# Problem to solve
Look through the listing below and report how many lines contain "pixel", as a bare number.

# Records shown
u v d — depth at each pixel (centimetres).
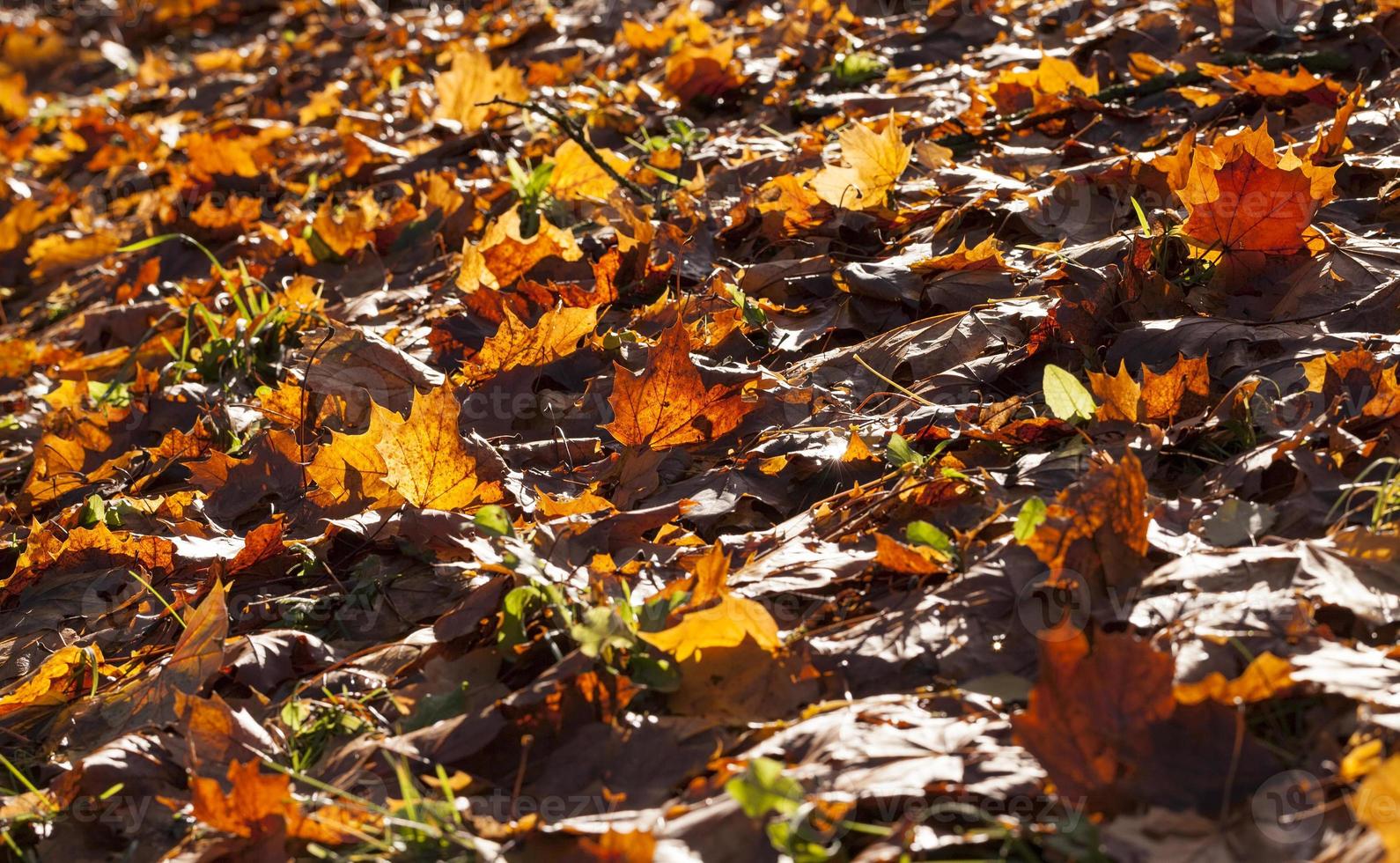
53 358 395
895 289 331
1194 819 272
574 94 457
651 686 287
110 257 468
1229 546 289
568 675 287
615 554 303
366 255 384
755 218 356
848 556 296
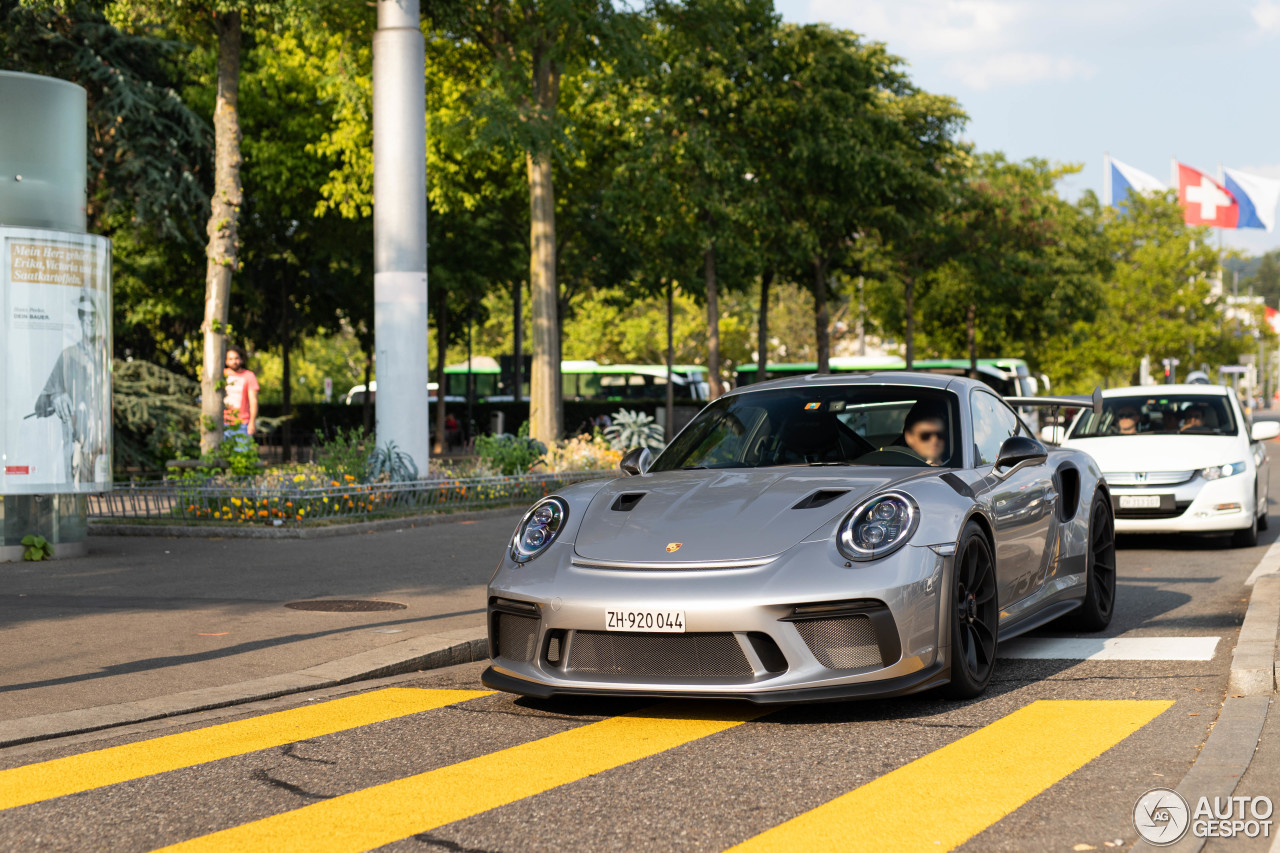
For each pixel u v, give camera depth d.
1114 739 4.62
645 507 5.41
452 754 4.64
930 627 4.95
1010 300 39.16
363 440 15.54
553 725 5.07
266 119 27.16
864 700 5.39
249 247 30.27
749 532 5.02
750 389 6.81
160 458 21.95
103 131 21.34
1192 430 12.18
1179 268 57.09
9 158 10.42
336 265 31.72
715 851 3.47
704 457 6.26
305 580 9.42
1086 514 7.09
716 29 23.12
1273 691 5.19
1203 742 4.54
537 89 20.62
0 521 10.59
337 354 67.50
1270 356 110.00
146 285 28.52
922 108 30.17
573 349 66.50
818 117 25.31
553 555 5.23
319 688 5.94
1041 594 6.47
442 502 15.16
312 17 18.81
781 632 4.71
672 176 24.86
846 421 6.24
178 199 21.28
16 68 20.52
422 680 6.20
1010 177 37.50
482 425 43.09
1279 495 18.17
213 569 10.07
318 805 4.00
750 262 26.88
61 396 10.61
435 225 30.62
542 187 20.33
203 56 25.53
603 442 19.34
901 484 5.30
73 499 11.01
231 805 4.02
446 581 9.35
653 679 4.84
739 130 25.64
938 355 51.75
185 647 6.70
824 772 4.25
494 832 3.69
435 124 24.30
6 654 6.52
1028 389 45.50
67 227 10.74
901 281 39.78
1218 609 7.88
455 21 19.78
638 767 4.38
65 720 5.14
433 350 62.50
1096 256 42.72
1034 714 5.06
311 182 26.91
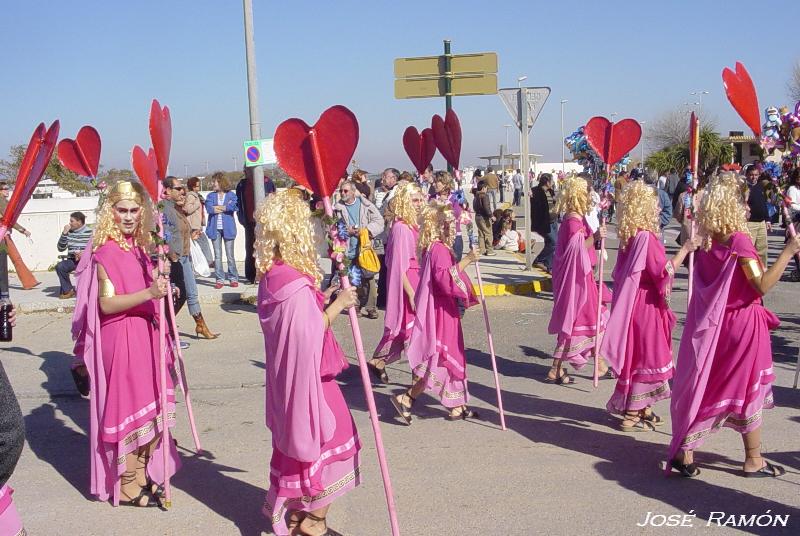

# Output of the exercise
2